Something niggles within me as I flick through Facebook photos and see how the people I once knew have grown, changed and achieved great things. Well, greater things than the ones I think I have achieved. Maybe it's admiration and joy, but more likely than not, it's likely to be envy.
I see the things that they have begun to embark on. I see how they have developed in their artistic skills. I see their graduation photos. I read their articles on online magazines. I read their journal entries. I see the trips that they have taken. They have blossomed. They have grown. And it just beckons the question: Have I grown, blossomed or changed in the same way?
This thought first crept into my mind while I was in my college library, overlooking the bridge, on which stood hordes of tourists, and my instinctive answer was: Nahhh, I haven't really changed. I haven't really grown. Time spent with my family over last summer revealed to me that my bad habits still persisted even though I have managed to conceal them in university. Pride and stubbornness still infiltrated my relationships. If I have grown in any way, no one has mentioned anything to me.
But this thought stuck with me throughout the day as I reflected on the two and one-sixth years I've now spent away from home. As I reviewed my Facebook notifications for updates on my Jailbreak fundraising group page, it dawned upon me that how coming abroad for university has allowed me to challenge myself.
Three undergraduate years, three crazy things. Well, maybe you wouldn't call it downright crazy, but each of these things posed a challenge for me.

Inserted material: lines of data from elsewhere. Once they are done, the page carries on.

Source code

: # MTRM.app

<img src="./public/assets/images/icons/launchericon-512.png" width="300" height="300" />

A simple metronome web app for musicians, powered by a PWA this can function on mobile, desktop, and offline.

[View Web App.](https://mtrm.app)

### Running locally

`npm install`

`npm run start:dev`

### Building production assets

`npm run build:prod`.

In my first year, it was plucking up the guts to run for office as the president of Cumsa (Cambridge University Malaysia and Singapore Association). Not only did I have to stand up in front of intellectuals and 'promote' myself as a worthy candidate, I had to campaign with the knowledge that Cumsa might dominate my life for the next 365 days.
In my second year, it was committing to cycle all 90km from Cambridge to London to raise funds for an autistic charity back home in Singapore. I was never, and probably will never be, sufficiently fit. (We did make it in the end and even surpassed our initial fundraising target.)

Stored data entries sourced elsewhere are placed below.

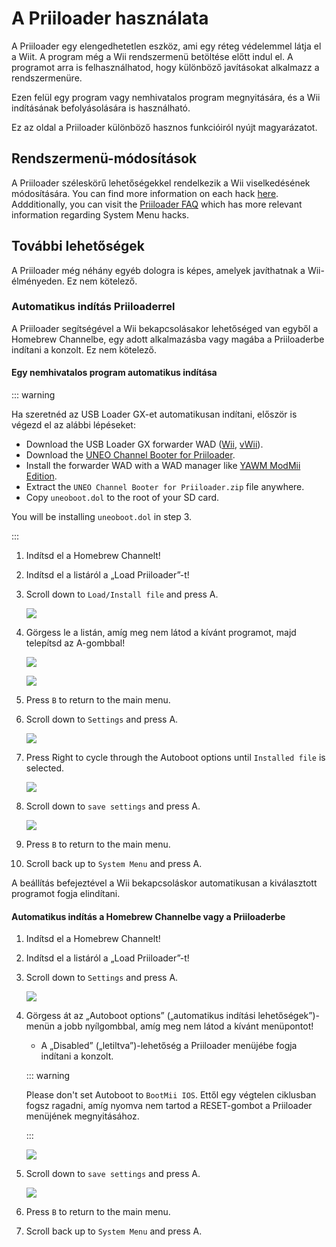 # A Priiloader használata

A Priiloader egy elengedhetetlen eszköz, ami egy réteg védelemmel látja el a Wiit. A program még a Wii rendszermenü betöltése előtt indul el. A programot arra is felhasználhatod, hogy különböző javításokat alkalmazz a rendszermenüre.

Ezen felül egy program vagy nemhivatalos program megnyitására, és a Wii indításának befolyásolására is használható.

Ez az oldal a Priiloader különböző hasznos funkcióiról nyújt magyarázatot.

## Rendszermenü-módosítások

A Priiloader széleskörű lehetőségekkel rendelkezik a Wii viselkedésének módosítására. You can find more information on each hack [here](https://dacotaco.github.io/priiloader/docs/HACKS.html#currently-supported-hacks). Addditionally, you can visit the [Priiloader FAQ](https://dacotaco.github.io/priiloader/docs/FAQ.html) which has more relevant information regarding System Menu hacks.

## További lehetőségek

A Priiloader még néhány egyéb dologra is képes, amelyek javíthatnak a Wii-élményeden. Ez nem kötelező.

### Automatikus indítás Priiloaderrel

A Priiloader segítségével a Wii bekapcsolásakor lehetőséged van egyből a Homebrew Channelbe, egy adott alkalmazásba vagy magába a Priiloaderbe indítani a konzolt. Ez nem kötelező.

#### Egy nemhivatalos program automatikus indítása

::: warning

Ha szeretnéd az USB Loader GX-et automatikusan indítani, először is végezd el az alábbi lépéseket:

- Download the USB Loader GX forwarder WAD ([Wii](https://github.com/wiidev/usbloadergx/raw/updates/USBLoaderGX_forwarder%5BUNEO%5D_Wii.wad), [vWii](https://github.com/wiidev/usbloadergx/raw/updates/USBLoaderGX_forwarder%5BUNEO%5D_vWii.wad)).
- Download the [UNEO Channel Booter for Priiloader](https://sourceforge.net/projects/usbloadergx/files/Releases/Forwarders%20dols/UNEO%20Channel%20Booter%20for%20Priiloader.zip/download).
- Install the forwarder WAD with a WAD manager like [YAWM ModMii Edition](yawmme).
- Extract the `UNEO Channel Booter for Priiloader.zip` file anywhere.
- Copy `uneoboot.dol` to the root of your SD card.

You will be installing `uneoboot.dol` in step 3.

:::

1. Indítsd el a Homebrew Channelt!

2. Indítsd el a listáról a „Load Priiloader”-t!

3. Scroll down to `Load/Install file` and press A.

   ![](/images/priiloader/menu_install_file.png)

4. Görgess le a listán, amíg meg nem látod a kívánt programot, majd telepítsd az A-gombbal!

   ![](/images/priiloader/installing_file.png)

   ![](/images/priiloader/installing_file_ok.png)

5. Press `B` to return to the main menu.

6. Scroll down to `Settings` and press A.

   ![](/images/priiloader/menu_settings.png)

7. Press Right to cycle through the Autoboot options until `Installed file` is selected.

   ![](/images/priiloader/autoboot_installed_file.png)

8. Scroll down to `save settings` and press A.

   ![](/images/priiloader/settings_save.png)

9. Press `B` to return to the main menu.

10. Scroll back up to `System Menu` and press A.

A beállítás befejeztével a Wii bekapcsoláskor automatikusan a kiválasztott programot fogja elindítani.

#### Automatikus indítás a Homebrew Channelbe vagy a Priiloaderbe

1. Indítsd el a Homebrew Channelt!

2. Indítsd el a listáról a „Load Priiloader”-t!

3. Scroll down to `Settings` and press A.

   ![](/images/priiloader/menu_settings.png)

4. Görgess át az „Autoboot options” („automatikus indítási lehetőségek”)-menün a jobb nyílgombbal, amíg meg nem látod a kívánt menüpontot!

   - A „Disabled” („letiltva”)-lehetőség a Priiloader menüjébe fogja indítani a konzolt.

   ::: warning

   Please don't set Autoboot to `BootMii IOS`. Ettől egy végtelen ciklusban fogsz ragadni, amíg nyomva nem tartod a RESET-gombot a Priiloader menüjének megnyitásához.

   :::

   ![](/images/priiloader/autoboot_disabled.png)

5. Scroll down to `save settings` and press A.

   ![](/images/priiloader/settings_save.png)

6. Press `B` to return to the main menu.

7. Scroll back up to `System Menu` and press A.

This year, it will be Jailbreak. (If you haven't heard about Jailbreak before, you can read about it here - Cambridge Jailbreak.) It has been four weeks since my partner and I submitted our forms and cheques to confirm our participation, but up till now, I still wonder what possessed me to do such a thing. This sense of surreality was not just my own; I got this text from a friend after adding her to the Facebook group: I can't decide whether to be in horror/disbelief or give you a thumbs up.

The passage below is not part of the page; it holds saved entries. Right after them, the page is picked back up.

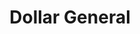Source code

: ---
title: "Dollar General"
url: /newport-news/dollar-general-warwick-boulevard/
shop: variety store
---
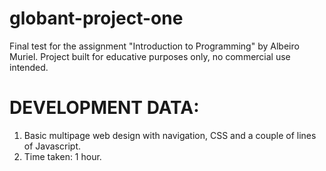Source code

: # globant-project-one
Final test for the assignment "Introduction to Programming" by Albeiro Muriel. Project built for educative purposes only, no commercial use intended.

# DEVELOPMENT DATA:
1. Basic multipage web design with navigation, CSS and a couple of lines of Javascript.
2. Time taken: 1 hour.
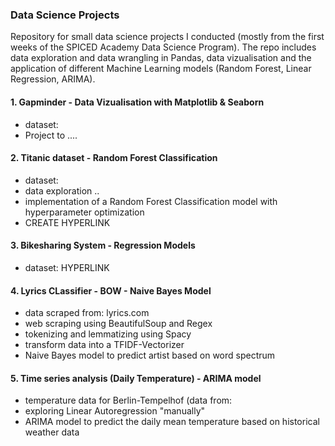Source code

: ### Data Science Projects
Repository for small data science projects I conducted (mostly from the first weeks of the SPICED Academy Data Science Program). 
The repo includes data exploration and data wrangling in Pandas, data vizualisation and the application of different Machine Learning models (Random Forest, Linear Regression, ARIMA).

#### 1. Gapminder - Data Vizualisation with Matplotlib & Seaborn
* dataset: 
* Project to ....

#### 2. Titanic dataset - Random Forest Classification
* dataset: 
* data exploration ..
* implementation of a Random Forest Classification model with hyperparameter optimization 
* CREATE HYPERLINK

#### 3. Bikesharing System - Regression Models
* dataset: HYPERLINK 

#### 4. Lyrics CLassifier - BOW - Naive Bayes Model 
* data  scraped from: lyrics.com
* web scraping using BeautifulSoup and Regex
* tokenizing and lemmatizing using Spacy
* transform data into a TFIDF-Vectorizer
* Naive Bayes model to predict artist based on word spectrum

#### 5. Time series analysis (Daily Temperature) - ARIMA model
* temperature data for Berlin-Tempelhof (data from:
* exploring Linear Autoregression "manually"
* ARIMA model to predict the daily mean temperature based on historical weather data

Attempting these things would seem to friends back home to be rather out of character for me; someone who is usually practical, reserved and rarely adventurous. But there's something about being overseas that just makes these things so much more appealing. Maybe it's the opportunity I've been given to reinvent myself, or the impetus to try new things since I already am in a new environment. Two (and one-sixth) years on, I still feel the spirit of adventure coursing through me. It's as if my eyes have been opened to the great big world out there and I am constantly being challenged by what I see and encounter to push the boundaries of my comfort zone. It would never have happened back in Singapore where I was comfortable, so easily contented, and possibly, just lazy.
These experiences have put me through trials, frustrations, joy and laughter. I have learnt many things too. I have come to be more familiar with how people think, feel and behave, how their cultures and upbringing have moulded them to be the way they are and more importantly, I've come to learn and understand more about how I think, feel and behave, freed from the veils and disillusions that once clouded my vision. I cannot be more thankful to have this opportunity to be studying overseas; thankful to be able to learn so much from so many different experiences; thankful that there are so many avenues to explore and discover who I am and who I am made to be. The experiences may not be equivalent to those of friends back home, but they have definitely shaped me.
Now when I come to know of the successes of my friends back home, I no longer feel (as) jealous. Instead, I am assured and contented with knowing that we walk different paths that will develop, grow and shape us as unique individuals; mine has led me to be here in Cambridge to bring me out of my comfort zone, to challenge me and grow me. Where are you?